WORK ITEM = Once you find the line that contains "vase: present [1504,544,1646,715]", write out that line and every line after it to the end of the records, exactly and with nothing else.

(Indoor scene change data)
━━━━
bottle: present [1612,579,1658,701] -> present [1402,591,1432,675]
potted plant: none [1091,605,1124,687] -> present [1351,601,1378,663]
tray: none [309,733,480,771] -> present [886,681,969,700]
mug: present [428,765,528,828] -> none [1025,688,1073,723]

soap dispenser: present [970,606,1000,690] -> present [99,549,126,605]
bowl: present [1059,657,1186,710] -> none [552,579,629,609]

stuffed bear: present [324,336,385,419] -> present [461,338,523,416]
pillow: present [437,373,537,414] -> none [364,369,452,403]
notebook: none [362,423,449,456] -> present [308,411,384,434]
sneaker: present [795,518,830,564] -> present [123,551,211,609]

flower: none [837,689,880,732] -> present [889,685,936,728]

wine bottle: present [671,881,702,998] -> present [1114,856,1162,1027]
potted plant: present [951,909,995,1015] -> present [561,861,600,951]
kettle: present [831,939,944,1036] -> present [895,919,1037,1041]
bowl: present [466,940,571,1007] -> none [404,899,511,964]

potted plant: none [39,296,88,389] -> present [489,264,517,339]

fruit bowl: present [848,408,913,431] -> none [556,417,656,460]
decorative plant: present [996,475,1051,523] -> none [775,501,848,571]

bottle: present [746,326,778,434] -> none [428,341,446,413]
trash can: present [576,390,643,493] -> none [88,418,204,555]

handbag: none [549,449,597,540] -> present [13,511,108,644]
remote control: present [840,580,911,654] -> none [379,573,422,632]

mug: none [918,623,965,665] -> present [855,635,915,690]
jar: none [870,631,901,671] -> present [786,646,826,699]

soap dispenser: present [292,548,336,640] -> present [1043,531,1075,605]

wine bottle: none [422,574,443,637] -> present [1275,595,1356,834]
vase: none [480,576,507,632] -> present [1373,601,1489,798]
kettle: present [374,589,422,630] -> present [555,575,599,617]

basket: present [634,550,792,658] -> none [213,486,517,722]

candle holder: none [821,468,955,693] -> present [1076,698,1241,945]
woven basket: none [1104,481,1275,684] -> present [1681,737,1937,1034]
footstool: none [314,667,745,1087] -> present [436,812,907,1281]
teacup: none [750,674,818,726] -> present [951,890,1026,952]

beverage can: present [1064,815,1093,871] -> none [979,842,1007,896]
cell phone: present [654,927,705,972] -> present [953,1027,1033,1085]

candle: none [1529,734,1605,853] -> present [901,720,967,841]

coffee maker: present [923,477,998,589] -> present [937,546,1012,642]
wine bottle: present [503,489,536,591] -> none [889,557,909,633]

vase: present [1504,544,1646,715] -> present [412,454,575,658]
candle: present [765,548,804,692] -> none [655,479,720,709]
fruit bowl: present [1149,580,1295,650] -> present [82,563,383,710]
━━━━
TASK RESULT =
vase: present [1504,544,1646,715] -> present [412,454,575,658]
candle: present [765,548,804,692] -> none [655,479,720,709]
fruit bowl: present [1149,580,1295,650] -> present [82,563,383,710]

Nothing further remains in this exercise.